Руперт Лузаник поражался:
– Как, она сама еврейка? Как же она выступает против евреев?
Саша Кальмансон прокомментировал:
– Что ж, среди евреев тоже есть немало предателей – спасают свою шкуру.
В следующих номерах газет появились стихи и поэмы о Лидии Тимашук, в них ее даже назвали «русской Жанной д’Арк». Виктор, усмехаясь, говорил:
– Ну и сука эта Тимашук! Если она по своей дурости не понимала, что в лечении правильно, а что неправильно, то логично было бы попросить других профессоров помочь разобраться. Нет, вместо этого она обратилась в КГБ. Для доноса – куда же еще? Наша Жанна д’Арк сука и есть!
* * *
Тем временем в ЦК подготавливалось письмо в газету «Правда», его должны были подписать евреи – видные деятели советской культуры и науки, генералы. Письмо было написано самим Сталиным или при его участии. Вот его подлинник:
«Советская власть дала евреям широкие возможности проявить свои способности во всех сферах, но презренные уроды отплатили нашему щедрому государству несказанным вероломством. Поэтому нижеподписавшиеся объявляют свое полное отделение от подобных элементов и требуют для них самого сурового наказания. Мы призываем советское руководство оградить предателей и безродных космополитов еврейского происхождения от справедливого народного гнева и поселить их в Сибири».
В феврале 1953 года Сталин отдал секретный приказ строить четыре новых концентрационных лагеря: в Казахстане, в Сибири и два – за Полярным кругом.
Для подписания коллективного письма в ЦК одного за другим вызывали евреев с крупными заслугами и громкими именами и предлагали подписать его. Отказываться было опасно, можно было попасть в число осуждаемых. Подписывали почти все, но все-таки некоторые отказывались. Академик Зельдович, видный физик, один из создателей ядерного оружия, который выбился в люди из бедных еврейских мальчишек, сказал:
– Я еврей, и судьбы еврейского народа мне дороги. Если хотите, я напишу вам свое мнение по этому поводу, а подписывать не буду.
– Нет, нет, спасибо.
С самого начала за кампанией зорко следили аккредитованные в Москве иностранные журналисты. Как ни старались их ограничивать органы безопасности, они по-журналистски умело вынюхивали все детали и передавали их в печать и на радио своих стран.

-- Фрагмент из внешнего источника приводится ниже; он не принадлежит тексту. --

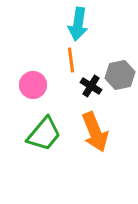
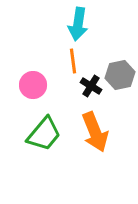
orange line: moved 2 px right, 1 px down
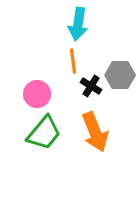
gray hexagon: rotated 12 degrees clockwise
pink circle: moved 4 px right, 9 px down
green trapezoid: moved 1 px up
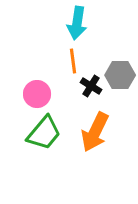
cyan arrow: moved 1 px left, 1 px up
orange arrow: rotated 48 degrees clockwise
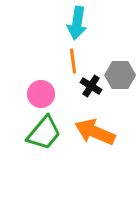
pink circle: moved 4 px right
orange arrow: rotated 87 degrees clockwise
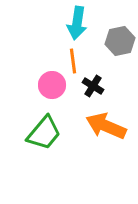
gray hexagon: moved 34 px up; rotated 12 degrees counterclockwise
black cross: moved 2 px right
pink circle: moved 11 px right, 9 px up
orange arrow: moved 11 px right, 6 px up
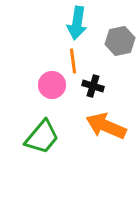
black cross: rotated 15 degrees counterclockwise
green trapezoid: moved 2 px left, 4 px down
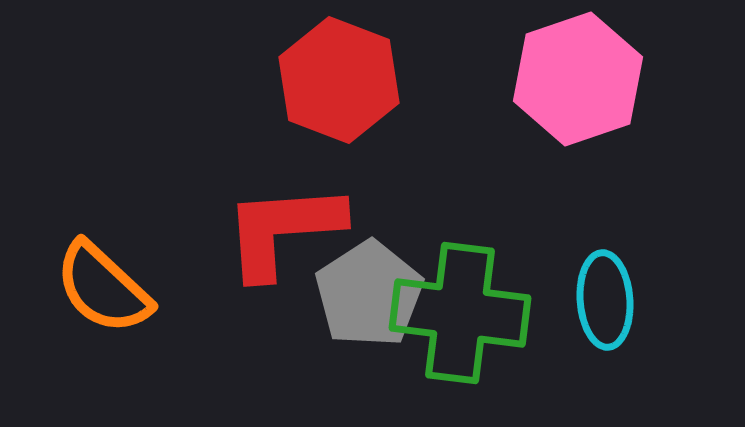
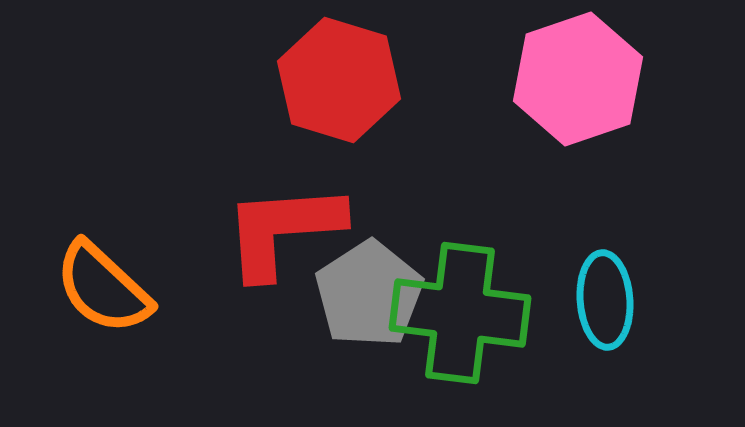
red hexagon: rotated 4 degrees counterclockwise
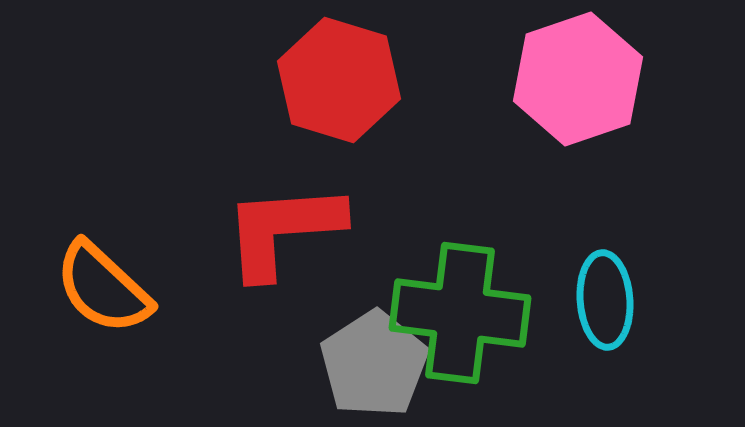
gray pentagon: moved 5 px right, 70 px down
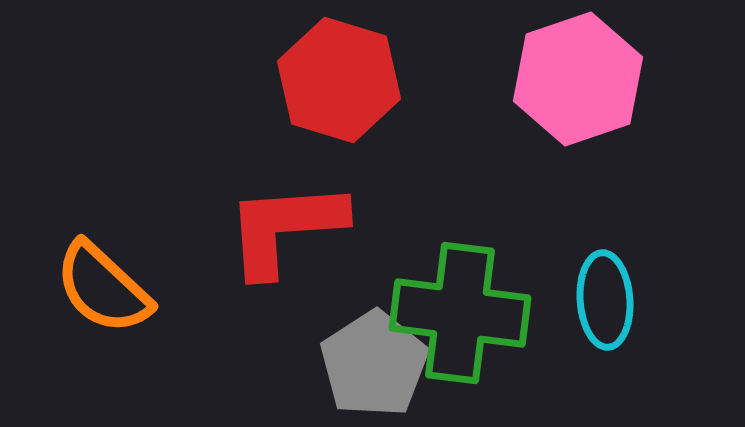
red L-shape: moved 2 px right, 2 px up
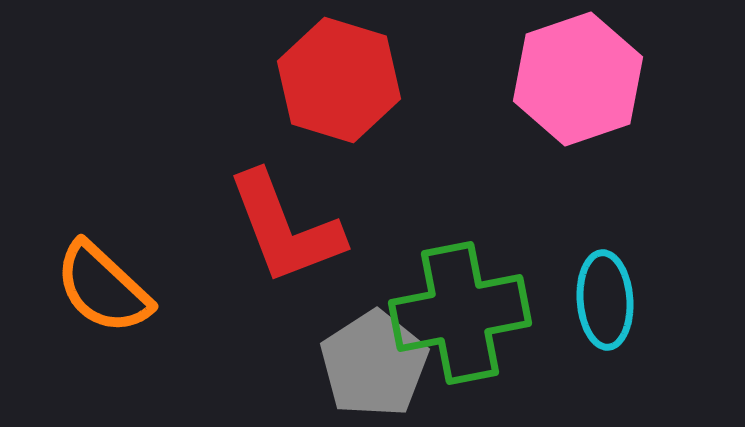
red L-shape: rotated 107 degrees counterclockwise
green cross: rotated 18 degrees counterclockwise
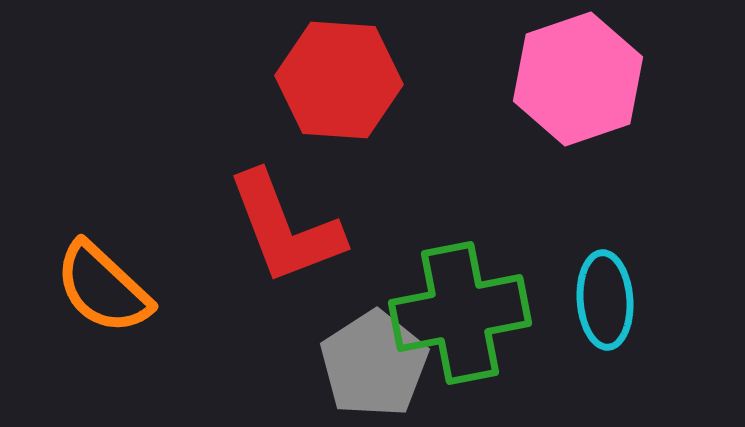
red hexagon: rotated 13 degrees counterclockwise
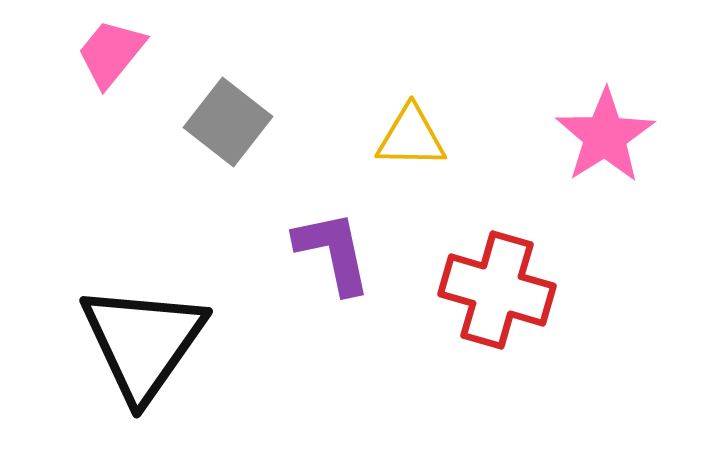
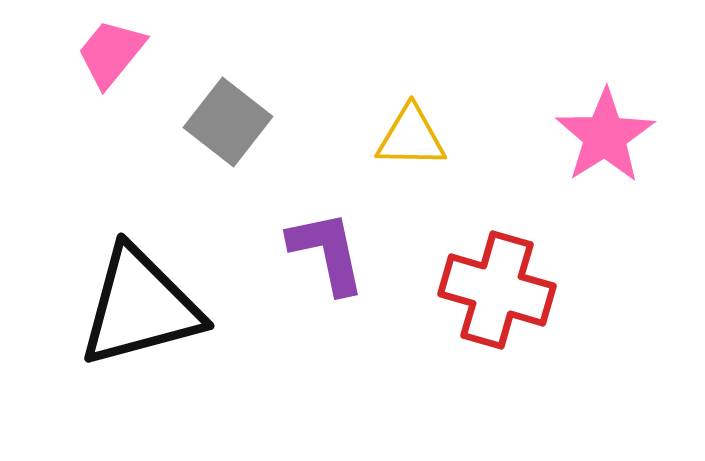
purple L-shape: moved 6 px left
black triangle: moved 3 px left, 35 px up; rotated 40 degrees clockwise
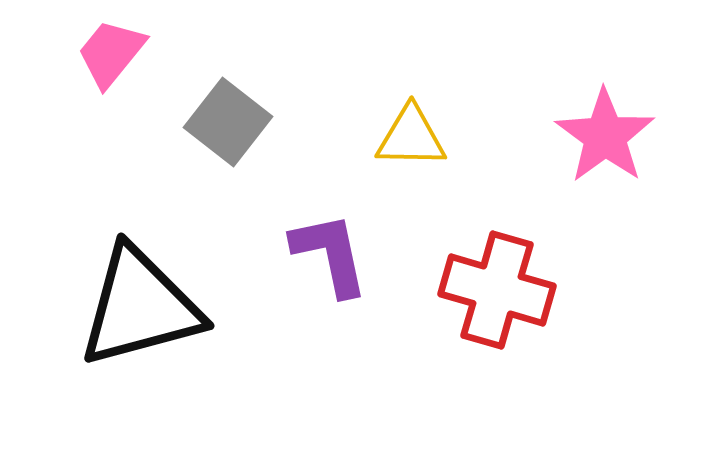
pink star: rotated 4 degrees counterclockwise
purple L-shape: moved 3 px right, 2 px down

Весь мир возмущался разгулом этой антисемитской кампании. Услышав об этом письме, журналисты захотели узнать мнение Ильи Эренбурга: он был самым видным советским евреем – лауреатом международной Сталинской премии мира. Эренбург, конечно, имел свое мнение, но высказывать его вслух, к тому же иностранным журналистам, он боялся. Вся кампания была для его нервов новым изощренным испытанием. Все же за границей сумели узнать, что его хотели сделать одним из «подписантов». У Эренбурга было много друзей на Западе, где он годами жил в молодости и куда часто ездил. В печати сразу поднялся шум: «Илью Эренбурга хотят заставить подписать письмо против евреев». Одним из его близких друзей был всемирно известный художник Пабло Пикассо. Узнав об этом, он написал во французскую газету: «Я заявляю, что если моего друга Илью Эренбурга будут заставлять выступать против его совести, я выйду из коммунистической партии». Протест и угроза Пикассо грозили международным скандалом. Это избавило Эренбурга от необходимости подписывать издевательское коллективное письмо. Но вместо этого он написал письмо самому Сталину. По форме оно могло считаться верноподданническим, а по смыслу было протестом:
«Глубокоуважаемый Иосиф Виссарионович!
Вы знаете, как глубоко я Вас уважаю, и если Вы лично считаете, что мне следует подписать коллективное письмо против евреев, конечно, я должен буду его подписать…»
Далее, специально стилизуя партийный стиль, изобилующий алогичностями, риторикой и противоречиями, он доказывал, что если письмо будет опубликовано и евреев депортируют, то пострадает репутация Коммунистической партии, а вместе с ней – и авторитет лично товарища Сталина.
По всей вероятности, письмо Эренбурга заставило Сталина задуматься – то резкое первое коллективное письмо осталось неопубликованным, но подготавливалось второе. И параллельно на 6–7 марта готовился публичный суд над врачами-отравителями.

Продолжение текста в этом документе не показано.